Yoga can also boost the immune system. Science shows that yoga helps the body fight chronic inflammation. Inflammation in the short term is a good thing, helping to heal the occasional problems that show up in our bodies, like injuries or infections. When those problems become long term – or chronic – issues, then we have an issue, as chronic inflammation can lead to disease… or worse. By reducing inflammation, we keep ourselves healthier and less prone to bigger health issues.
Once we start feeling good in our bodies through yoga, we often are also inspired to make healthier life choices, like getting more sleep (so we can wake up for yoga!) and eating cleaner foods (so we feel good doing yoga!). These lifestyle changes affect our overall health as well, making us less likely to get sick.
And finally, moving our physical body is one of the easiest ways to feel better! Just doing the yoga poses themselves can help to keep us healthy and in balance. They don’t have to be challenging, sweaty poses either.
Child’s pose is a naturally calming position for the nervous system, while stretching the back – a common place to hold tension.
From all fours, lower your shins down to the mat and shift your hips back to rest over the heels with the tops of your feet on the mat. Extend your arms forward with palms facing down and allow your forehead to rest on the mat. Let your chest soften over your thighs and relax. Stay here for up to a minute, seeing if you can count to five on each inhale and exhale.
If you’re feeling really stressed, try this variation. Make fists with your hands with the thumb side pointing up, stack your right fist on top of the left fist and then rest your forehead on the top of the right fist. Your forehead should be resting on the thumb and index finger side of your right hand – or if you have a block handy, slide that underneath your forehead.
Forward bends are stress relievers, especially when the knees are slightly bent. The head hangs below the heart and reverses blood flow for natural stress relief and a feeling of lightness.
Turn long-wise on your mat and take a wide stance with the feet. Extend your arms up, reach up and bend the knees. Slowly fold forward and let your torso hang heavy between the legs. Your
hands can reach down towards the floor or rest on your shins or a yoga block. Stay here for up to a minute, counting to five for each inhale and exhale.
This introspective seated forward fold pose will help reduce stress and stretch the back side of the body , in addition to opening the hips, which helps to release emotional tension.
Start in a seated position with both legs extended out in front of you. Draw your right foot in towards your pubic bone with your right knee bent at an angle, pointing out to the right. Flex the left foot, reach up through the crown of your head and stretch your spine tall. On an exhale, fold your torso over the extended left leg. Walk your fingers forward towards your left foot until you feel a deep stretch through your hamstring and back and then release your chest towards your left thigh. Let your chin fall towards your chest as you relax the neck. Remain for 10 breaths and repeat on the other side.
This passive pose is the ultimate stress reliever, especially if you place a small towel or eye pillow over the eyes.

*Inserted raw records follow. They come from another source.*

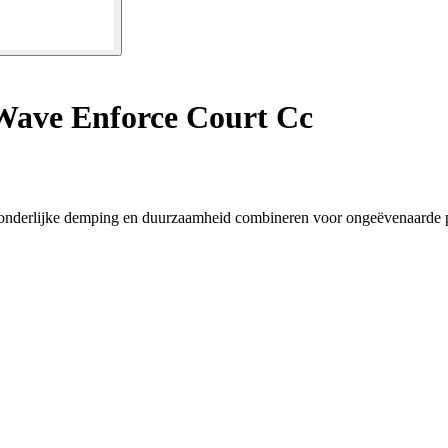
Wave Enforce Court Cc
zonderlijke demping en duurzaamheid combineren voor ongeëvenaarde pr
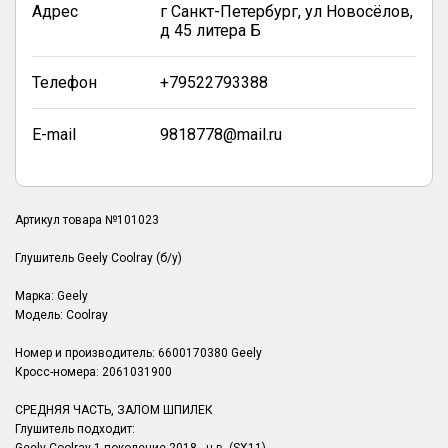
Адрес
г Санкт-Петербург, ул Новосёлов,
д 45 литера Б
Телефон
+79522793388
E-mail
9818778@mail.ru
Артикул товара №101023
Глушитель Geely Coolray (б/у)
Марка: Geely
Модель: Coolray
Номер и производитель: 6600170380 Geely
Кросс-номера: 2061031900
СРЕДНЯЯ ЧАСТЬ, ЗАЛОМ ШПИЛЕК
Глушитель подходит:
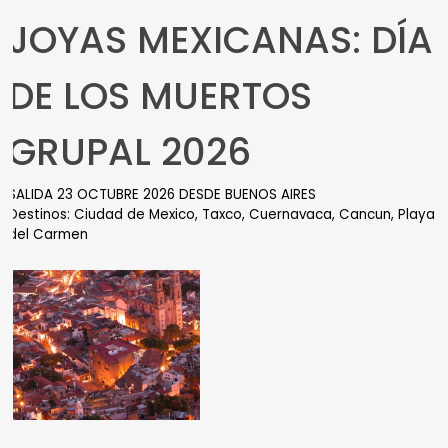
JOYAS MEXICANAS: DÍA
DE LOS MUERTOS
GRUPAL 2026
SALIDA 23 OCTUBRE 2026 DESDE BUENOS AIRES
Destinos: Ciudad de Mexico, Taxco, Cuernavaca, Cancun, Playa
del Carmen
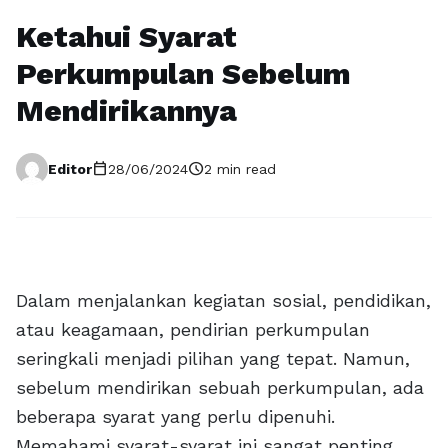
Ketahui Syarat
Perkumpulan Sebelum
Mendirikannya
calendar_today
schedule
Editor
28/06/2024
2 min read
Dalam menjalankan kegiatan sosial, pendidikan,
atau keagamaan, pendirian perkumpulan
seringkali menjadi pilihan yang tepat. Namun,
sebelum mendirikan sebuah perkumpulan, ada
beberapa syarat yang perlu dipenuhi.
Memahami syarat-syarat ini sangat penting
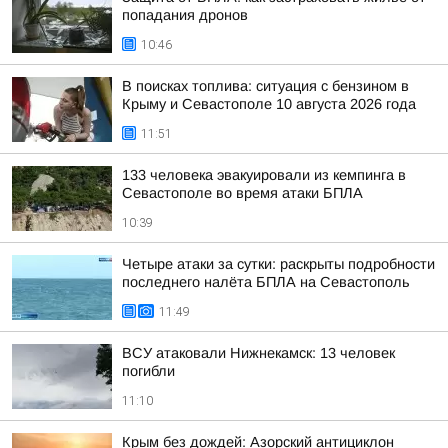
попадания дронов
10:46
В поисках топлива: ситуация с бензином в
Крыму и Севастополе 10 августа 2026 года
11:51
133 человека эвакуировали из кемпинга в
Севастополе во время атаки БПЛА
10:39
Четыре атаки за сутки: раскрыты подробности
последнего налёта БПЛА на Севастополь
11:49
ВСУ атаковали Нижнекамск: 13 человек
погибли
11:10
Крым без дождей: Азорский антициклон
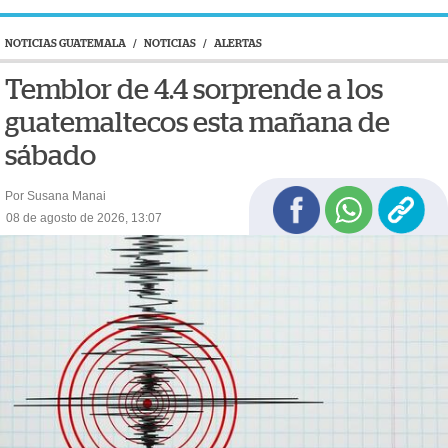
NOTICIAS GUATEMALA
/
NOTICIAS
/
ALERTAS
Temblor de 4.4 sorprende a los
guatemaltecos esta mañana de
sábado
Por Susana Manai
08 de agosto de 2026, 13:07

The name of this one says it all – laying on your back with your legs up the wall. Start by sitting sideways against a wall and swing your legs up the wall as you lay your torso down. You can also place a blanket or bolster underneath your hips. This pose works for stress relief as it increases blood flow to the heart and brain by reversing gravity on the legs. It also gives your heart a break from pumping so hard. Lay here for up to 5 minutes with eyes closed or add an eye pillow for extra relaxation.

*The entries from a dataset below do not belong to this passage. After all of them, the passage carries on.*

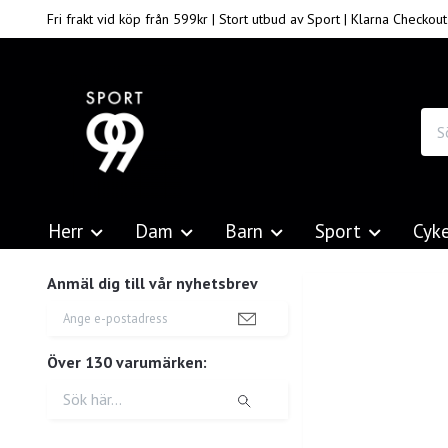
Fri frakt vid köp från 599kr | Stort utbud av Sport | Klarna Checkout
Herr
Dam
Barn
Sport
Cyk
Anmäl dig till vår nyhetsbrev
Över 130 varumärken:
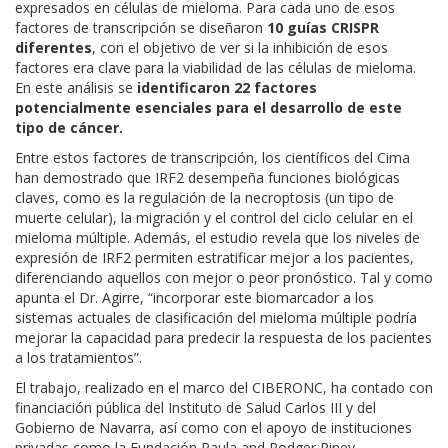
expresados en células de mieloma. Para cada uno de esos
factores de transcripción se diseñaron
10 guías CRISPR
diferentes
, con el objetivo de ver si la inhibición de esos
factores era clave para la viabilidad de las células de mieloma.
En este análisis se
identificaron 22 factores
potencialmente esenciales para el desarrollo de este
tipo de cáncer.
Entre estos factores de transcripción, los científicos del Cima
han demostrado que IRF2 desempeña funciones biológicas
claves, como es la regulación de la necroptosis (un tipo de
muerte celular), la migración y el control del ciclo celular en el
mieloma múltiple. Además, el estudio revela que los niveles de
expresión de IRF2 permiten estratificar mejor a los pacientes,
diferenciando aquellos con mejor o peor pronóstico. Tal y como
apunta el Dr. Agirre, “incorporar este biomarcador a los
sistemas actuales de clasificación del mieloma múltiple podría
mejorar la capacidad para predecir la respuesta de los pacientes
a los tratamientos”.
El trabajo, realizado en el marco del CIBERONC, ha contado con
financiación pública del Instituto de Salud Carlos III y del
Gobierno de Navarra, así como con el apoyo de instituciones
privadas como la Fundación Paula and Rodger Riney.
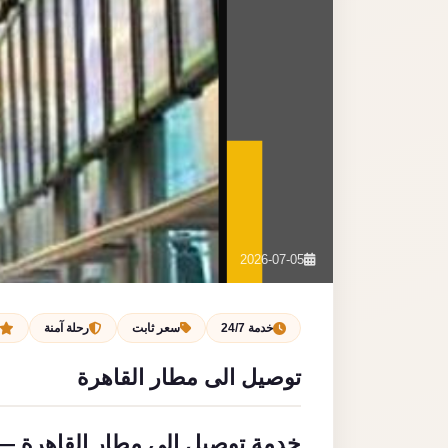
2026-07-05
خدمة 24/7
سعر ثابت
رحلة آمنة
توصيل الى مطار القاهرة
خدمة توصيل الى مطار القاهرة —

Savasana triggers the body’s relaxation response – calming the nervous system and lowering blood pressure, which is why this is the ultimate pose for stress reduction.
Start by laying flat on your back and extend your arms long by your sides with your hands next to your hips. Turn your palms to face upwards. Widen your feet slightly more than hips width distance and allow your toes to angle outwards. Alternatively, if your lower back bothers you, place a pillow underneath your knees to reduce any pressure. Cover your eyes with a small towel or eye pillow and relax your whole body into the mat or floor underneath you. Stay here for 5 minutes, ideally with no distractions. When you’re complete, slowly rise from savasana into a seated position, taking a few breaths to come to center… and visualize your healthiest self.